Article
Author: Anract, Julien ; Cimmino, Umberto ; Olivier, Jonathan ; Bianchi, Lorenzo ; Tin, Amy L ; Boström, Peter ; Montorsi, Francesco ; Diamand, Romain ; Vickers, Andrew J ; Zhuang, Junlong ; Benamran, Daniel ; Stroomberg, Hein Vincent ; Kim, Eric H ; de la Taille, Alexandre ; Marra, Giancarlo ; Wang, YanQin ; Müntener, Michael ; Kesch, Claudia ; Muentener, Michael ; Dariane, Charles ; Hu, Jim ; Gaffney, Christopher ; Iranmahboub, Parsa ; Jabbour, Teddy ; Abbadi, Ahmad ; van Melick, Harm H E ; Wang, Johnny C ; Pandit, Kshitij ; Zattoni, Fabio ; Gaffney, Cristopher ; Soeterik, Timo F W ; Laudone, Vincent ; Umbehr, Martin H ; Umbehr, Martin ; Røder, Andreas ; Tricard, Thibault ; Zhu, Alec ; Pan, JiaHua ; Ettala, Otto ; Eastham, James A ; Barletta, Francesco ; Sarkis, Julien ; Scuderi, Simone ; Ehdaie, Behfar ; Windisch, Olivier ; Briganti, Alberto ; Ploussard, Guillaume ; Poyet, Cédric ; Guillaume, Benedicte ; Fiard, Gaelle ; Gupta, Gopal N ; Yonover, Paul M ; Gandaglia, Giorgio ; Kanbar, Anthony ; Nordström, Tobias ; Stabile, Armando ; Patel, Hiten D
Background:In the systematic biopsy era, prostate biopsy grading followed the rule that the International Society of Urological Pathology grade group assigned was the highest grade group of any core. This rule has been retained in the era of multiparametric magnetic resonance imaging (MRI)–guided biopsy in the case of discordance between systematic biopsy and targeted biopsy samples. We assessed whether oncologic risk in patients undergoing systematic biopsy and targeted biopsy was driven by the highest grade group of the two.

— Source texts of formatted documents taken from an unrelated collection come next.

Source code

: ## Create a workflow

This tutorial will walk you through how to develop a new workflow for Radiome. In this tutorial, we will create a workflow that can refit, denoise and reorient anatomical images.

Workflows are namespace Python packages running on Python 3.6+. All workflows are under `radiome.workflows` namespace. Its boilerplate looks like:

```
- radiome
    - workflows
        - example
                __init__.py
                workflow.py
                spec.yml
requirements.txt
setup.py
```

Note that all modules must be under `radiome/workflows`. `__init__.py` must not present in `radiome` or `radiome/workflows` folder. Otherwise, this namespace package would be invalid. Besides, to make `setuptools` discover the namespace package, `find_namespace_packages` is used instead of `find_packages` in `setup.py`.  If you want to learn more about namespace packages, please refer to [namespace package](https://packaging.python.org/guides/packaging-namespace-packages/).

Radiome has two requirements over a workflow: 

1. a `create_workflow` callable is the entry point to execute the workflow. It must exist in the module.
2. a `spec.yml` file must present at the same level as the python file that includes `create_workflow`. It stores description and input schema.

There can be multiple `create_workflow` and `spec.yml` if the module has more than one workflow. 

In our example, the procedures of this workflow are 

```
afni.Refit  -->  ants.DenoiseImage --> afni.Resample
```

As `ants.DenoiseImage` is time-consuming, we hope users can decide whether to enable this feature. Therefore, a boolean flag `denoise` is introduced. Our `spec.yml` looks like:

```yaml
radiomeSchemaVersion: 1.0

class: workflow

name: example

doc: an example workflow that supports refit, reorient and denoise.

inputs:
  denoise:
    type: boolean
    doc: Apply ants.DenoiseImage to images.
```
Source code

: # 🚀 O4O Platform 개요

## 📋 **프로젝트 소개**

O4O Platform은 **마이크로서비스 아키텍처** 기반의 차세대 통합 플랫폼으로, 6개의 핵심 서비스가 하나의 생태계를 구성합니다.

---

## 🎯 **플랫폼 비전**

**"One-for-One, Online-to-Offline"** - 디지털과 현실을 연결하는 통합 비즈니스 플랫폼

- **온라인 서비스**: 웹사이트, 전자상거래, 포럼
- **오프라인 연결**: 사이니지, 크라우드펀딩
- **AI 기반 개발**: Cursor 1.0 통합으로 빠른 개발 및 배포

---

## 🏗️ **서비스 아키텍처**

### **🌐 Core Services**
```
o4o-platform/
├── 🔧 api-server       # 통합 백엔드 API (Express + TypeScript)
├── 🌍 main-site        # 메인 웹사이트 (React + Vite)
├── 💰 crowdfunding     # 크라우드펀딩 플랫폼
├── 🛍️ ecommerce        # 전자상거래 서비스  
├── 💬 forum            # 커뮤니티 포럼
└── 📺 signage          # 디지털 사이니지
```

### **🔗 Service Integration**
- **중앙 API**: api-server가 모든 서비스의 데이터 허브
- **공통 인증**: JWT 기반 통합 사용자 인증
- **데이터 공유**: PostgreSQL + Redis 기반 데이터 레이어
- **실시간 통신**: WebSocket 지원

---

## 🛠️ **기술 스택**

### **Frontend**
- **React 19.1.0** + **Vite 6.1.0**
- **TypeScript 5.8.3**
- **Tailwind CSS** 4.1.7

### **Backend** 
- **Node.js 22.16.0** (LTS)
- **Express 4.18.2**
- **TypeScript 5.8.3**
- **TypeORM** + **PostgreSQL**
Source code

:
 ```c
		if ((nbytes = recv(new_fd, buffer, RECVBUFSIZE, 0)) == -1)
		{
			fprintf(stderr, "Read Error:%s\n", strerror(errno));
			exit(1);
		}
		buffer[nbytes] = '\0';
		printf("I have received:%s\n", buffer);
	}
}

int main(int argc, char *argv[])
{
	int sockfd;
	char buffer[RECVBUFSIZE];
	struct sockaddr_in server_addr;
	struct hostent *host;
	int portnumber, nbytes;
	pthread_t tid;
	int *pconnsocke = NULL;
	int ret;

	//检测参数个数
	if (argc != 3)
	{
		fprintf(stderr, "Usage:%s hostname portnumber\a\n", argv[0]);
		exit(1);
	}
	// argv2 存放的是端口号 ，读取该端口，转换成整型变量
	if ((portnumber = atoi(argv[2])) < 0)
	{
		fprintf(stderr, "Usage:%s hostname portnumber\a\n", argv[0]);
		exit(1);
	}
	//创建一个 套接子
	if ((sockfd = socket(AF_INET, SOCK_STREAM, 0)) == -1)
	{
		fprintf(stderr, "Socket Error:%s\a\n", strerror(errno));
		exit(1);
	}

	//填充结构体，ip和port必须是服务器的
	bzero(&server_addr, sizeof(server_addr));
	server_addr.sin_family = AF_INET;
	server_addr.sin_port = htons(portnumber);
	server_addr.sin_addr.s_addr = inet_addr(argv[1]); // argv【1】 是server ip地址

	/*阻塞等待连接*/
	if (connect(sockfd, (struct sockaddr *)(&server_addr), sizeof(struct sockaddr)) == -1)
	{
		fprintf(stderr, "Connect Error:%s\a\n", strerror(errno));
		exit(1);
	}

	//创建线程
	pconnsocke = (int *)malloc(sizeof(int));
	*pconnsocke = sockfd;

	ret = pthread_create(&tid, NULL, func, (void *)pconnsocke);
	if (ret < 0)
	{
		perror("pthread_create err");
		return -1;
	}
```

Methods:Overall, 6588 patients received systematic biopsy plus MRI-targeted biopsy and radical prostatectomy. We assessed advanced stage (seminal vesicle or lymph node invasion with or without extraprostatic extension), adverse pathology (advanced stage or high grade group), and biochemical recurrence for each systematic biopsy and MRI-targeted biopsy grade group combination.
Results:Overall, 3405 (52%) had discordant grade groups. When systematic biopsy and MRI-targeted biopsy grades were discordant, the risk of advanced-stage disease was intermediate. For instance, the risk of advanced pathologic stage was 23% for grade group 3 on both systematic biopsy and targeted biopsy and 8.8% for concordant grade group 2. The risk was 18% for patients with systematic biopsy grade group 3 but targeted biopsy grade group 2 and 15% if the reverse were true. Similar results were seen for other outcomes.
Conclusions:When the grade group is discordant between systematic biopsy and targeted biopsy, the risk is intermediate. The current approach of assigning the highest grade group should be abandoned, and urologists should consider deescalating treatment intensity for patients with discordant systematic biopsy and MRI-targeted biopsy grade groups. Our findings are plausibly explained by pattern 4 volume being the primary driver of risk.